#### Données extraites ####

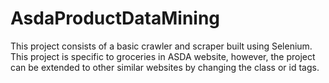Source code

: # AsdaProductDataMining
This project consists of a basic crawler and scraper built using Selenium. This project is specific to groceries in ASDA website, however, the project can be extended to other similar websites by changing the class or id tags.
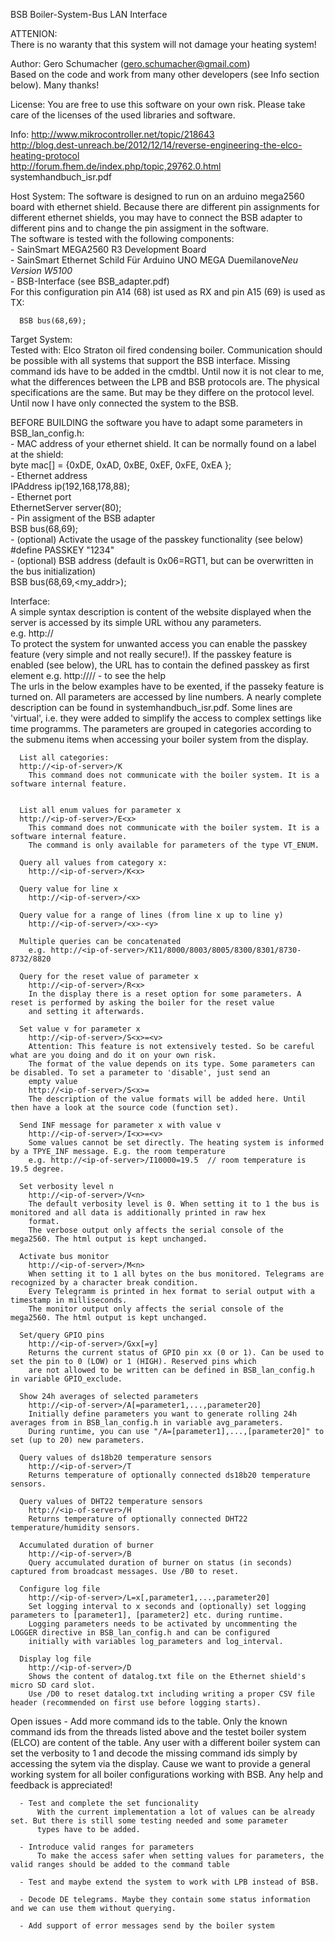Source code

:BSB Boiler-System-Bus LAN Interface

ATTENION:  
      There is no waranty that this system will not damage your heating system!

Author: Gero Schumacher (gero.schumacher@gmail.com)  
      Based on the code and work from many other developers (see Info section below). Many thanks!

License:
      You are free to use this software on your own risk. Please take care of the licenses of the used libraries and software.

Info:
      http://www.mikrocontroller.net/topic/218643  
      http://blog.dest-unreach.be/2012/12/14/reverse-engineering-the-elco-heating-protocol  
      http://forum.fhem.de/index.php/topic,29762.0.html  
      systemhandbuch_isr.pdf

Host System:
      The software is designed to run on an arduino mega2560 board with ethernet shield.
      Because there are different pin assignments for different ethernet shields, you
      may have to connect the BSB adapter to different pins and to change the pin assigment
      in the software.  
      The software is tested with the following components:        
      - SainSmart MEGA2560 R3 Development Board  
      - SainSmart Ethernet Schild Für Arduino UNO MEGA Duemilanove*Neu Version W5100*  
      - BSB-Interface (see BSB_adapter.pdf)  
      For this configuration pin A14 (68) ist used as RX and pin A15 (69) is used as TX:

      BSB bus(68,69);
      
Target System:  
      Tested with: Elco Straton oil fired condensing boiler.
      Communication should be possible with all systems that support the BSB interface.
      Missing command ids have to be added in the cmdtbl.
      Until now it is not clear to me, what the differences between the LPB and BSB protocols are. The physical specifications
      are the same. But may be they differe on the protocol level. Until now I have only connected the system to the BSB.
    
BEFORE BUILDING the software you have to adapt some parameters in BSB_lan_config.h:  
      - MAC address of your ethernet shield. It can be normally found on a label at the shield:  
        byte mac[] = {0xDE, 0xAD, 0xBE, 0xEF, 0xFE, 0xEA };  
      - Ethernet address  
        IPAddress ip(192,168,178,88);  
      - Ethernet port  
        EthernetServer server(80);  
      - Pin assigment of the BSB adapter  
        BSB bus(68,69);  
      - (optional) Activate the usage of the passkey functionality (see below)  
        #define PASSKEY  "1234"  
      - (optional) BSB address (default is 0x06=RGT1, but can be overwritten in the bus initialization)  
        BSB bus(68,69,<my_addr>);  
        
Interface:  
      A simple syntax description is content of the website displayed when the server is accessed by its simple URL withou any parameters.  
      e.g. http://<ip-of-server>  
      To protect the system for unwanted access you can enable the passkey feature (very simple and not really secure!).
      If the passkey feature is enabled (see below), the URL has to contain the defined passkey as first element
      e.g. http://<ip-of-server>/<passkey>/    - to see the help  
      The urls in the below examples have to be exented, if the passeky feature is turned on.
      All parameters are accessed by line numbers. A nearly complete description can be found in systemhandbuch_isr.pdf.
      Some lines are 'virtual', i.e. they were added to simplify the access to complex settings like time programms.
      The parameters are grouped in categories according to the submenu items when accessing your boiler system from the display.

      List all categories:
      http://<ip-of-server>/K
        This command does not communicate with the boiler system. It is a software internal feature.


      List all enum values for parameter x
      http://<ip-of-server>/E<x>
        This command does not communicate with the boiler system. It is a software internal feature.
        The command is only available for parameters of the type VT_ENUM.

      Query all values from category x: 
        http://<ip-of-server>/K<x>

      Query value for line x
        http://<ip-of-server>/<x>

      Query value for a range of lines (from line x up to line y)
        http://<ip-of-server>/<x>-<y>

      Multiple queries can be concatenated
        e.g. http://<ip-of-server>/K11/8000/8003/8005/8300/8301/8730-8732/8820

      Query for the reset value of parameter x
        http://<ip-of-server>/R<x>
        In the display there is a reset option for some parameters. A reset is performed by asking the boiler for the reset value
        and setting it afterwards.

      Set value v for parameter x
        http://<ip-of-server>/S<x>=<v>
        Attention: This feature is not extensively tested. So be careful what are you doing and do it on your own risk.
        The format of the value depends on its type. Some parameters can be disabled. To set a parameter to 'disable', just send an
        empty value
        http://<ip-of-server>/S<x>=
        The description of the value formats will be added here. Until then have a look at the source code (function set).
          
      Send INF message for parameter x with value v
        http://<ip-of-server>/I<x>=<v>
        Some values cannot be set directly. The heating system is informed by a TPYE_INF message. E.g. the room temperature
        e.g. http://<ip-of-server>/I10000=19.5  // room temperature is 19.5 degree.

      Set verbosity level n
        http://<ip-of-server>/V<n>
        The default verbosity level is 0. When setting it to 1 the bus is monitored and all data is additionally printed in raw hex 
        format.
        The verbose output only affects the serial console of the mega2560. The html output is kept unchanged.

      Activate bus monitor
        http://<ip-of-server>/M<n>
        When setting it to 1 all bytes on the bus monitored. Telegrams are recognized by a character break condition.
        Every Telegramm is printed in hex format to serial output with a timestamp in milliseconds.
        The monitor output only affects the serial console of the mega2560. The html output is kept unchanged.
        
      Set/query GPIO pins
        http://<ip-of-server>/Gxx[=y]
        Returns the current status of GPIO pin xx (0 or 1). Can be used to set the pin to 0 (LOW) or 1 (HIGH). Reserved pins which 
        are not allowed to be written can be defined in BSB_lan_config.h in variable GPIO_exclude.
      
      Show 24h averages of selected parameters
        http://<ip-of-server>/A[=parameter1,...,parameter20]
        Initially define parameters you want to generate rolling 24h averages from in BSB_lan_config.h in variable avg_parameters.
        During runtime, you can use "/A=[parameter1],...,[parameter20]" to set (up to 20) new parameters.
      
      Query values of ds18b20 temperature sensors
        http://<ip-of-server>/T
        Returns temperature of optionally connected ds18b20 temperature sensors.
        
      Query values of DHT22 temperature sensors
        http://<ip-of-server>/H
        Returns temperature of optionally connected DHT22 temperature/humidity sensors.
      
      Accumulated duration of burner
        http://<ip-of-server>/B
        Query accumulated duration of burner on status (in seconds) captured from broadcast messages. Use /B0 to reset.

      Configure log file
        http://<ip-of-server>/L=x[,parameter1,...,parameter20]
        Set logging interval to x seconds and (optionally) set logging parameters to [parameter1], [parameter2] etc. during runtime.
        Logging parameters needs to be activated by uncommenting the LOGGER directive in BSB_lan_config.h and can be configured 
        initially with variables log_parameters and log_interval.

      Display log file
        http://<ip-of-server>/D
        Shows the content of datalog.txt file on the Ethernet shield's micro SD card slot. 
        Use /D0 to reset datalog.txt including writing a proper CSV file header (recommended on first use before logging starts).

Open issues
      - Add more command ids to the table.
          Only the known command ids from the threads listed above and the testet boiler system (ELCO) are content of the table.
          Any user with a different boiler system can set the verbosity to 1 and decode the missing command ids simply by accessing the 
          sytem via
          the display.
          Cause we want to provide a general working system for all boiler configurations working with BSB. Any help and feedback is 
          appreciated!
          
      - Test and complete the set funcionality
          With the current implementation a lot of values can be already set. But there is still some testing needed and some parameter 
          types have to be added.

      - Introduce valid ranges for parameters
          To make the access safer when setting values for parameters, the valid ranges should be added to the command table

      - Test and maybe extend the system to work with LPB instead of BSB.

      - Decode DE telegrams. Maybe they contain some status information and we can use them without querying.

      - Add support of error messages send by the boiler system
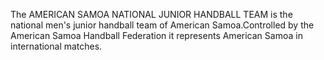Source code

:The AMERICAN SAMOA NATIONAL JUNIOR HANDBALL TEAM is the national men's junior handball team of American Samoa.Controlled by the American Samoa Handball Federation it represents American Samoa in international matches.
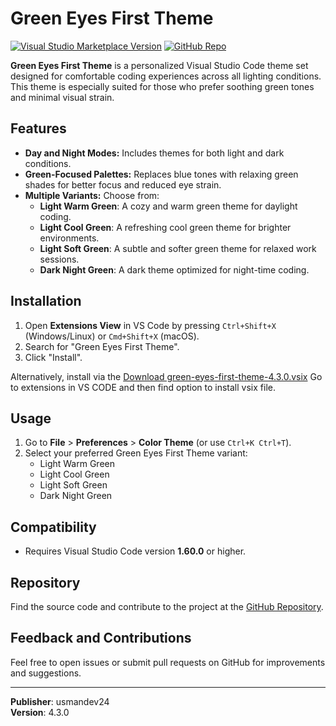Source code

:# Green Eyes First Theme

[![Visual Studio Marketplace Version](https://img.shields.io/visual-studio-marketplace/v/usmandev24.green-eyes-first-theme)](https://marketplace.visualstudio.com/items?itemName=usmandev24.green-eyes-first-theme)
[![GitHub Repo](https://img.shields.io/badge/source-github-blue)](https://github.com/usmandev24/)

**Green Eyes First Theme** is a personalized Visual Studio Code theme set designed for comfortable coding experiences across all lighting conditions. This theme is especially suited for those who prefer soothing green tones and minimal visual strain.

## Features

- **Day and Night Modes:** Includes themes for both light and dark conditions.
- **Green-Focused Palettes:** Replaces blue tones with relaxing green shades for better focus and reduced eye strain.
- **Multiple Variants:** Choose from:
  - **Light Warm Green**: A cozy and warm green theme for daylight coding.
  - **Light Cool Green**: A refreshing cool green theme for brighter environments.
  - **Light Soft Green**: A subtle and softer green theme for relaxed work sessions.
  - **Dark Night Green**: A dark theme optimized for night-time coding.

## Installation

1. Open **Extensions View** in VS Code by pressing `Ctrl+Shift+X` (Windows/Linux) or `Cmd+Shift+X` (macOS).
2. Search for "Green Eyes First Theme".
3. Click "Install".

Alternatively, install via the [Download green-eyes-first-theme-4.3.0.vsix](https://github.com/usmandev24/green_light_and_dark_vs_code_theme/releases/download/4.3.0/green-eyes-first-theme-4.3.0.vsix)
Go to extensions in VS CODE and then find option to install vsix file.

## Usage

1. Go to **File** > **Preferences** > **Color Theme** (or use `Ctrl+K Ctrl+T`).
2. Select your preferred Green Eyes First Theme variant:
   - Light Warm Green
   - Light Cool Green
   - Light Soft Green
   - Dark Night Green

## Compatibility

- Requires Visual Studio Code version **1.60.0** or higher.

## Repository

Find the source code and contribute to the project at the [GitHub Repository](https://github.com/usmandev24/green_light_and_dark_vs_code_theme).

## Feedback and Contributions

Feel free to open issues or submit pull requests on GitHub for improvements and suggestions.

---

**Publisher**: usmandev24  
**Version**: 4.3.0
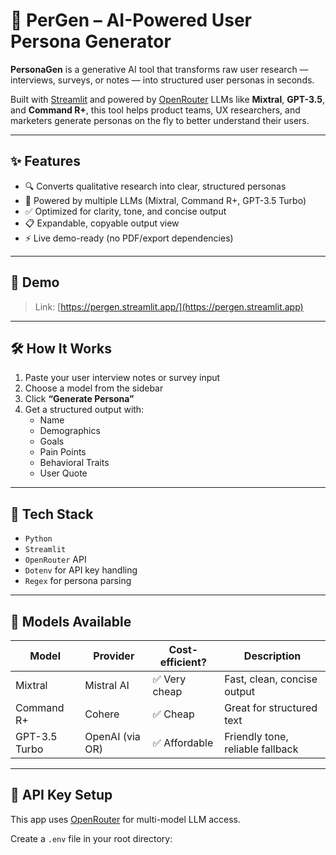 # 🧠 PerGen – AI-Powered User Persona Generator

**PersonaGen** is a generative AI tool that transforms raw user research — interviews, surveys, or notes — into structured user personas in seconds.

Built with [Streamlit](https://streamlit.io/) and powered by [OpenRouter](https://openrouter.ai/) LLMs like **Mixtral**, **GPT-3.5**, and **Command R+**, this tool helps product teams, UX researchers, and marketers generate personas on the fly to better understand their users.

---

## ✨ Features

- 🔍 Converts qualitative research into clear, structured personas
- 🧠 Powered by multiple LLMs (Mixtral, Command R+, GPT-3.5 Turbo)
- ✅ Optimized for clarity, tone, and concise output
- 📋 Expandable, copyable output view
- ⚡ Live demo-ready (no PDF/export dependencies)

---

## 🚀 Demo

> Link: [https://pergen.streamlit.app/](https://pergen.streamlit.app)

---

## 🛠 How It Works

1. Paste your user interview notes or survey input
2. Choose a model from the sidebar
3. Click **“Generate Persona”**
4. Get a structured output with:
   - Name
   - Demographics
   - Goals
   - Pain Points
   - Behavioral Traits
   - User Quote

---

## 🧩 Tech Stack

- `Python`
- `Streamlit`
- `OpenRouter` API
- `Dotenv` for API key handling
- `Regex` for persona parsing

---

## 🧪 Models Available

| Model              | Provider         | Cost-efficient? | Description                      |
|-------------------|------------------|-----------------|----------------------------------|
| Mixtral            | Mistral AI       | ✅ Very cheap     | Fast, clean, concise output      |
| Command R+         | Cohere           | ✅ Cheap          | Great for structured text        |
| GPT-3.5 Turbo      | OpenAI (via OR)  | ✅ Affordable     | Friendly tone, reliable fallback |

---

## 🔐 API Key Setup

This app uses [OpenRouter](https://openrouter.ai/) for multi-model LLM access.

Create a `.env` file in your root directory:

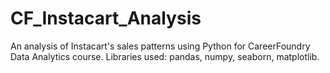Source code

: # CF_Instacart_Analysis
An analysis of Instacart's sales patterns using Python for CareerFoundry Data Analytics course. Libraries used: pandas, numpy, seaborn, matplotlib.
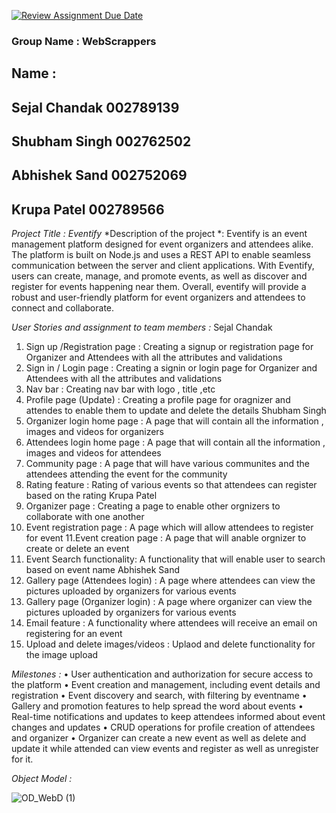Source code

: [![Review Assignment Due Date](https://classroom.github.com/assets/deadline-readme-button-24ddc0f5d75046c5622901739e7c5dd533143b0c8e959d652212380cedb1ea36.svg)](https://classroom.github.com/a/0wrsx4Jb)
### Group Name : WebScrappers   
## Name : 
##       Sejal Chandak 002789139
##       Shubham Singh 002762502
##       Abhishek Sand 002752069
##       Krupa Patel   002789566
       
*Project Title : Eventify*
*Description of the project *: Eventify is an event management platform designed for event organizers and attendees alike. The platform is built on Node.js and uses a REST API to enable seamless communication between the server and client applications. With Eventify, users can create, manage, and promote events, as well as discover and register for events happening near them. Overall, eventify will provide a robust and user-friendly platform for event organizers and attendees to connect and collaborate.

*User Stories and assignment to team members :*
Sejal Chandak
1. Sign up /Registration page  : Creating a signup or registration page for Organizer and Attendees with all the attributes and validations
2. Sign in / Login page : Creating a signin or login page for Organizer and Attendees with all the attributes and validations
3. Nav bar : Creating nav bar with logo , title ,etc
4. Profile page (Update) : Creating a profile page for oragnizer and attendes to enable them to update and delete the details
Shubham Singh
5. Organizer login home page : A page that will contain all the information , images and videos for organizers 
6. Attendees login home page : A page that will contain all the information , images and videos for attendees 
7. Community page : A page that will have various communites and the attendees attending the event for the community
8. Rating feature : Rating of various events so that attendees can register based on the rating
Krupa Patel 
9. Organizer page : Creating a page to enable other orgnizers to collaborate with one another
10. Event registration page : A page which will allow attendees to register for event
11.Event creation page : A page that will anable orgnizer to create or delete an event
12. Event Search functionality: A functionality that will enable user to search based on event name
Abhishek Sand
13. Gallery page (Attendees login) : A page where attendees can view the pictures uploaded by organizers for various events
14. Gallery page (Organizer login) :  A page where organizer can view the pictures uploaded by organizers for various events
15. Email feature : A functionality where attendees will receive an email on registering for an event
16. Upload and delete images/videos : Uplaod and delete functionality for the image upload 

*Milestones :* 
•	User authentication and authorization for secure access to the platform
•	Event creation and management, including event details and registration
•	Event discovery and search, with filtering by eventname
•	Gallery and promotion features to help spread the word about events
•	Real-time notifications and updates to keep attendees informed about event changes and updates
•	CRUD operations for profile creation of attendees and organizer 
•	Organizer can create a new event as well as delete and update it while attended can view events and register as well as unregister for it.

*Object Model :*



![OD_WebD (1)](https://user-images.githubusercontent.com/114635170/229307859-bd42fdc1-c632-45a6-a7a1-adbaa8c54994.png)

####

- **Objectif**: Réécrivez le passage allant de la ligne contenant « Feel free to » jusqu'à celle contenant « ## 🧪 Models Available » en remplaçant « Pain Points » par « Frustrations », sans rien changer d'autre. N'incluez pas l'image dans votre réponse.

- **Corrigé**:
Feel free to open issues or submit pull requests on GitHub for improvements and suggestions.

---

**Publisher**: usmandev24  
**Version**: 4.3.0
 # 🧠 PerGen – AI-Powered User Persona Generator

**PersonaGen** is a generative AI tool that transforms raw user research — interviews, surveys, or notes — into structured user personas in seconds.

Built with [Streamlit](https://streamlit.io/) and powered by [OpenRouter](https://openrouter.ai/) LLMs like **Mixtral**, **GPT-3.5**, and **Command R+**, this tool helps product teams, UX researchers, and marketers generate personas on the fly to better understand their users.

---

## ✨ Features

- 🔍 Converts qualitative research into clear, structured personas
- 🧠 Powered by multiple LLMs (Mixtral, Command R+, GPT-3.5 Turbo)
- ✅ Optimized for clarity, tone, and concise output
- 📋 Expandable, copyable output view
- ⚡ Live demo-ready (no PDF/export dependencies)

---

## 🚀 Demo

> Link: [https://pergen.streamlit.app/](https://pergen.streamlit.app)

---

## 🛠 How It Works

1. Paste your user interview notes or survey input
2. Choose a model from the sidebar
3. Click **“Generate Persona”**
4. Get a structured output with:
   - Name
   - Demographics
   - Goals
   - Frustrations
   - Behavioral Traits
   - User Quote

---

## 🧩 Tech Stack

- `Python`
- `Streamlit`
- `OpenRouter` API
- `Dotenv` for API key handling
- `Regex` for persona parsing

---

## 🧪 Models Available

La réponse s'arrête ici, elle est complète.